--- start MATERIAL FOR THIS EXERCISE ---
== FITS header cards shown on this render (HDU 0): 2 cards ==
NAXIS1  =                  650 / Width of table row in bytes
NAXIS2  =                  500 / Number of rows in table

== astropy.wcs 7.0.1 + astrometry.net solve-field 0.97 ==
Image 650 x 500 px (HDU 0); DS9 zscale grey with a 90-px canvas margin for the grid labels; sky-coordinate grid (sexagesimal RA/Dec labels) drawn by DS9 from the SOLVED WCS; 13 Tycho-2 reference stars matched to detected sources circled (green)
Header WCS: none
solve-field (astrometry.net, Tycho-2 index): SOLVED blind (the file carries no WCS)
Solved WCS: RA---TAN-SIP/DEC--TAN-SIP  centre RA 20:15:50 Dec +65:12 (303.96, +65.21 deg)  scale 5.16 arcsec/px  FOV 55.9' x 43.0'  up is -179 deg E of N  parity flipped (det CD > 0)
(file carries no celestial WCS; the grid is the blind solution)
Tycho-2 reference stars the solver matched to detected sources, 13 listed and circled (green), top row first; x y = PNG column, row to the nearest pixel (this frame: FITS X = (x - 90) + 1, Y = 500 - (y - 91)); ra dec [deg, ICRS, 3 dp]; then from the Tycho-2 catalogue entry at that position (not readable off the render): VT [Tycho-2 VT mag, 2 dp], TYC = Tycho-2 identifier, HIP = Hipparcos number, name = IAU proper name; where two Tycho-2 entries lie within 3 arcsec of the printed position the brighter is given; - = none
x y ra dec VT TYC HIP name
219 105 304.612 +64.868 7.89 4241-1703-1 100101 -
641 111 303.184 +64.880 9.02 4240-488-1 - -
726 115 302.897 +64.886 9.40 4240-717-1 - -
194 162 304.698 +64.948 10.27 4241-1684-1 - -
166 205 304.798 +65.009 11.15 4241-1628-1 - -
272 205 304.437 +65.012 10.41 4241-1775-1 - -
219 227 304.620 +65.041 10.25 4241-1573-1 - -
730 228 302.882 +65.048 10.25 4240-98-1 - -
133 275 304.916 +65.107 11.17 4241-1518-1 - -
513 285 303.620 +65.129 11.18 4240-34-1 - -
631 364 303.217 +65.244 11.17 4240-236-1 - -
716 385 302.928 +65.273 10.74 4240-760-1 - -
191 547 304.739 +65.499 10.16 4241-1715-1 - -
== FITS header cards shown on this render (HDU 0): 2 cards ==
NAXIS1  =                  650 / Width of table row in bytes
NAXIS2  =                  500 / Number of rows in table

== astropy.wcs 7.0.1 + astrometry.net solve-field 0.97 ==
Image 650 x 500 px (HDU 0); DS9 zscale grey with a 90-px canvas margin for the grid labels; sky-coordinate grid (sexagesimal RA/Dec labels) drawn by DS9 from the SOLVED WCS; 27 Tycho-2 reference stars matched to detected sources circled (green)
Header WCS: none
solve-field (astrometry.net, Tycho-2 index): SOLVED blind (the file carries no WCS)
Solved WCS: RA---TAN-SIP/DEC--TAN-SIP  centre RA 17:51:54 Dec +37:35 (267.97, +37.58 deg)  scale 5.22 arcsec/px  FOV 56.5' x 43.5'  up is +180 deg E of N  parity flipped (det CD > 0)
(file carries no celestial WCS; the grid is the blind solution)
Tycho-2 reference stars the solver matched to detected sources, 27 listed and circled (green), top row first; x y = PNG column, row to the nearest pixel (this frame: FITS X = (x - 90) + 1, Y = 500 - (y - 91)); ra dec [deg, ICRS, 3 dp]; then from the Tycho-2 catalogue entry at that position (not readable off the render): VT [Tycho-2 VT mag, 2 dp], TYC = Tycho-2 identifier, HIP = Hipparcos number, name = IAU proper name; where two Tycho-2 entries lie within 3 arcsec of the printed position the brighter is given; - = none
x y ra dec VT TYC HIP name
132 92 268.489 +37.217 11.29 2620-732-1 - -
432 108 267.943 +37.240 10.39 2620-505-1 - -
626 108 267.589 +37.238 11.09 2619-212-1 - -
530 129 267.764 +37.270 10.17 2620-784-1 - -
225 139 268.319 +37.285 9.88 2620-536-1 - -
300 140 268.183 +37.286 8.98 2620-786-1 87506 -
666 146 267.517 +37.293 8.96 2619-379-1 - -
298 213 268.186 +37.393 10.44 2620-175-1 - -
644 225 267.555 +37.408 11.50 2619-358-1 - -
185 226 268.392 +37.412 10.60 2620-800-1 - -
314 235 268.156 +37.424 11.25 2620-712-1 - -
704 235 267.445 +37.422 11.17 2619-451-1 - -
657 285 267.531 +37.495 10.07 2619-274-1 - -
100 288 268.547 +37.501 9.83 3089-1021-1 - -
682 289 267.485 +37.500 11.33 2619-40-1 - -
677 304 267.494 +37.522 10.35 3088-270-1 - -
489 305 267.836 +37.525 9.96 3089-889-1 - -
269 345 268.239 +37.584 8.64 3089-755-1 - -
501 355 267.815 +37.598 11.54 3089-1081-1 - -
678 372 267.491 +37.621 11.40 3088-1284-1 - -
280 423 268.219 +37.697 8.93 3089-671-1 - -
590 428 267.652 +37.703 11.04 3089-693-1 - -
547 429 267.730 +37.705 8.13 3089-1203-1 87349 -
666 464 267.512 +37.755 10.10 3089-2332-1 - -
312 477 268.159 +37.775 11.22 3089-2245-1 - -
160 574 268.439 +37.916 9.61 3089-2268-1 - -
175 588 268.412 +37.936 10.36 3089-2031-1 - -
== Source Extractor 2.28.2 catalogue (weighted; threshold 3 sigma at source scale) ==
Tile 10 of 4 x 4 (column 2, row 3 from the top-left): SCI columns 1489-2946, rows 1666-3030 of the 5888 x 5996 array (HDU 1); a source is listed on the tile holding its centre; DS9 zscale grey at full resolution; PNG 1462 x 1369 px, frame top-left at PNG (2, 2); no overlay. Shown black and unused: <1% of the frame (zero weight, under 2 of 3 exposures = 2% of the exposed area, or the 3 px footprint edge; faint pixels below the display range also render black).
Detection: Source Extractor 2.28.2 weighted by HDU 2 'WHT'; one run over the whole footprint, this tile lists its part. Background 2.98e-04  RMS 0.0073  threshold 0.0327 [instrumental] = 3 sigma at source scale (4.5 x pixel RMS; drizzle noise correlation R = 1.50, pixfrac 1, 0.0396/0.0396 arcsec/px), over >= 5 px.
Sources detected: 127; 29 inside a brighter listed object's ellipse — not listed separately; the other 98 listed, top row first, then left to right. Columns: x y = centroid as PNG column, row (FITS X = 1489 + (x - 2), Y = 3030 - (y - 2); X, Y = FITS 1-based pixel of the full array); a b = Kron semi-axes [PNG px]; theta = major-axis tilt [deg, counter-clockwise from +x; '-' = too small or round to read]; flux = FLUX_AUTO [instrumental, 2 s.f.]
--- end MATERIAL FOR THIS EXERCISE ---
> WHAT YOU SHOULD DO
Find every line of the material above that contains the string "margin", matching case exactly. Copy each such line in full.

> TASK SOLUTION
Image 650 x 500 px (HDU 0); DS9 zscale grey with a 90-px canvas margin for the grid labels; sky-coordinate grid (sexagesimal RA/Dec labels) drawn by DS9 from the SOLVED WCS; 13 Tycho-2 reference stars matched to detected sources circled (green)
Image 650 x 500 px (HDU 0); DS9 zscale grey with a 90-px canvas margin for the grid labels; sky-coordinate grid (sexagesimal RA/Dec labels) drawn by DS9 from the SOLVED WCS; 27 Tycho-2 reference stars matched to detected sources circled (green)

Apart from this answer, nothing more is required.